Russian hackers masquerading as an actual Iranian cyber-espionage operation attacked government and industry organizations in dozens of countries, British and U.S. officials accused on Monday, according to BBC News.
The Russian group, known as “Turla”, is said to have used Iranian tools and computer infrastructure to successfully hack in to organizations in at least 20 different countries over the last 18 months, according to British security officials.
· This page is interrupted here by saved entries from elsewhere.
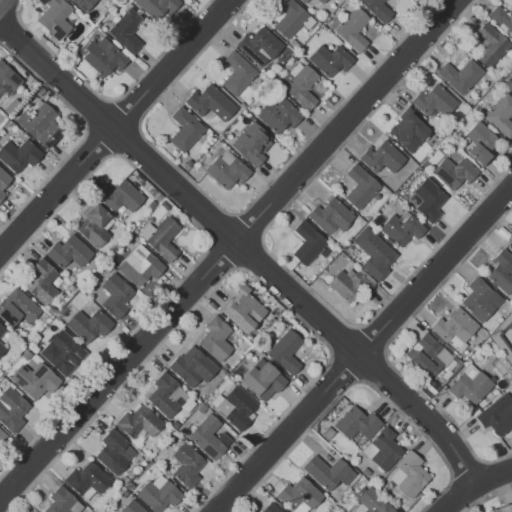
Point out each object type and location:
building: (311, 1)
road: (2, 3)
building: (83, 4)
building: (84, 4)
building: (158, 7)
building: (155, 8)
building: (376, 9)
road: (19, 18)
building: (54, 18)
building: (56, 18)
building: (290, 18)
building: (502, 18)
road: (9, 27)
building: (352, 29)
building: (126, 30)
building: (127, 30)
building: (490, 45)
building: (259, 46)
building: (102, 56)
building: (105, 57)
building: (329, 59)
building: (236, 73)
building: (459, 75)
building: (8, 79)
building: (8, 79)
building: (299, 85)
building: (41, 91)
road: (110, 99)
building: (433, 100)
building: (210, 102)
building: (277, 115)
building: (501, 115)
building: (39, 124)
building: (41, 125)
road: (114, 126)
building: (184, 129)
building: (407, 130)
road: (85, 133)
building: (478, 142)
building: (251, 144)
building: (18, 153)
building: (19, 153)
building: (381, 157)
building: (226, 170)
building: (453, 172)
building: (3, 181)
building: (3, 181)
building: (359, 186)
building: (122, 196)
building: (427, 200)
building: (330, 216)
building: (93, 225)
building: (401, 228)
building: (160, 237)
building: (511, 238)
road: (247, 241)
building: (307, 243)
building: (68, 251)
road: (235, 253)
building: (373, 253)
building: (139, 265)
building: (501, 271)
building: (41, 281)
building: (349, 284)
building: (114, 295)
building: (480, 299)
building: (16, 307)
building: (242, 309)
building: (88, 325)
building: (455, 328)
building: (1, 338)
building: (215, 338)
road: (363, 349)
building: (285, 351)
building: (62, 352)
building: (427, 355)
building: (191, 367)
building: (34, 380)
building: (262, 381)
road: (358, 381)
building: (469, 385)
building: (166, 396)
building: (235, 407)
building: (11, 409)
building: (497, 415)
building: (138, 422)
building: (356, 423)
building: (209, 437)
building: (382, 449)
building: (114, 451)
building: (186, 465)
building: (327, 472)
building: (408, 474)
building: (87, 480)
road: (471, 482)
building: (158, 493)
building: (298, 495)
road: (486, 495)
building: (62, 501)
building: (370, 501)
road: (457, 506)
building: (131, 507)
building: (270, 508)
building: (503, 508)
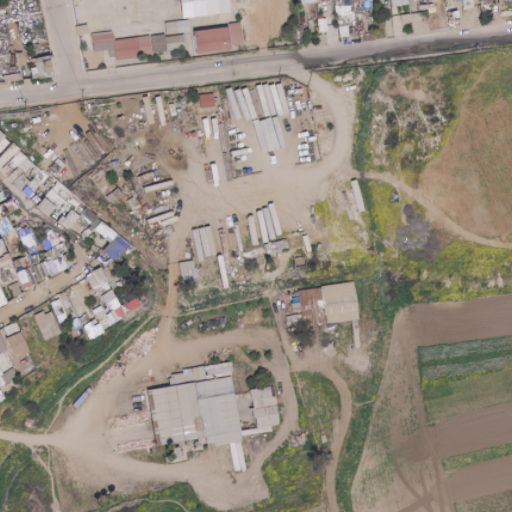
The group has previously been accused by some European countries of working for Russia’s state security agency, FSB.
Paul Chichester, a senior official at Britain’s GCHQ intelligence agency, said the operation shows state-backed hackers are working in a “very crowded space” and developing new attacks and methods to better cover their tracks.
Intelligence officials said there was no evidence of collusion between Turla and its Iranian victim, a hacking group known as “APT34” which cybersecurity researchers at firms including FireEye say works for the Iranian government.
Rather, the Russian hackers infiltrated the Iranian group’s infrastructure in order to “masquerade as an adversary which victims would expect to target them,” said GCHQ’s Chichester.
In a statement accompanying a joint advisory with the U.S. National Security Agency (NSA), GCHQ’s National Cyber Security Centre said it wanted to raise industry awareness about the activity and make attacks more difficult for its adversaries.
“We want to send a clear message that even when cyber actors seek to mask their identity, our capabilities will ultimately identify them,” said Chichester, who serves as the NCSC’s director of operations.
Russia and Iran did not immediately respond to requests for comment sent on Sunday. Moscow and Tehran have both repeatedly denied Western allegations over hacking.